President Obama's 2008 victory came with a hidden cost that weighs more heavily upon his presidency each day. The platitude-ridden and light-on-specifics campaign of "Yes We Can!" left Obama without a genuine mandate for his ambitious left-wing agenda. The result is now making itself felt as independent voters turn sharply against him 18 months into his presidency. Only 38 percent of them now approve of his performance, according to the latest Gallup poll.
Having watched Obama ram through various pieces of unpopular legislation -- most notably his health care bill -- and having seen the effects of his ineffectual but expensive stimulus package, American voters are showing signs they feel tricked. The same electorate that chose Obama two years ago in a sound majority vote is now rejecting each of his agenda items in survey after survey and threatening to return Republicans to the majority in at least one house of Congress.
The political tide has turned so rapidly and so strongly against Obama and the Democratic Party that Republicans cannot believe their good fortune. And it is here that they risk repeating Obama's failure. If Republicans want, they can run -- and perhaps win -- with a campaign whose main message is that the other guys have failed. But with this approach, the GOP risks being saddled with the Herculean task of governing a debt-ridden America without public support for their reforms.

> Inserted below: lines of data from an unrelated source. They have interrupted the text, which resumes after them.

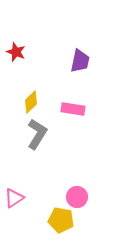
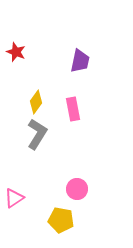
yellow diamond: moved 5 px right; rotated 10 degrees counterclockwise
pink rectangle: rotated 70 degrees clockwise
pink circle: moved 8 px up
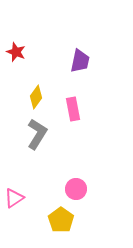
yellow diamond: moved 5 px up
pink circle: moved 1 px left
yellow pentagon: rotated 25 degrees clockwise
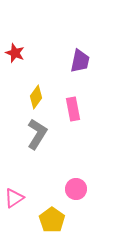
red star: moved 1 px left, 1 px down
yellow pentagon: moved 9 px left
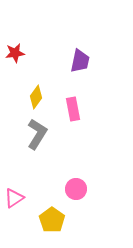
red star: rotated 30 degrees counterclockwise
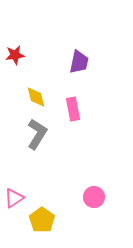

This is where the Road Map -- a fiscal plan produced by the wonkish Rep. Paul Ryan, R-Wis. -- comes into play. As the long-term liabilities of Social Security and Medicare threaten to drown the federal government and runaway discretionary spending makes a bad situation worse, Ryan's Road Map provides a realistic, conservative approach to remedying the government's fiscal maladies. As Fred Barnes wrote in these pages Monday, the Road Map simplifies the tax code and lowers tax rates. It also puts the two major unsustainable entitlement programs on the path toward personalization -- a politically risky but fiscally sound idea. The only alternative the Democrats have offered so far is much higher taxes that would threaten future economic growth.
Republicans should embrace Ryan's plan ahead of this fall's elections. There is great political risk in any change to Social Security and Medicare, but the alternative -- trying to be all things to all men and taking power without a mandate -- is far more risky.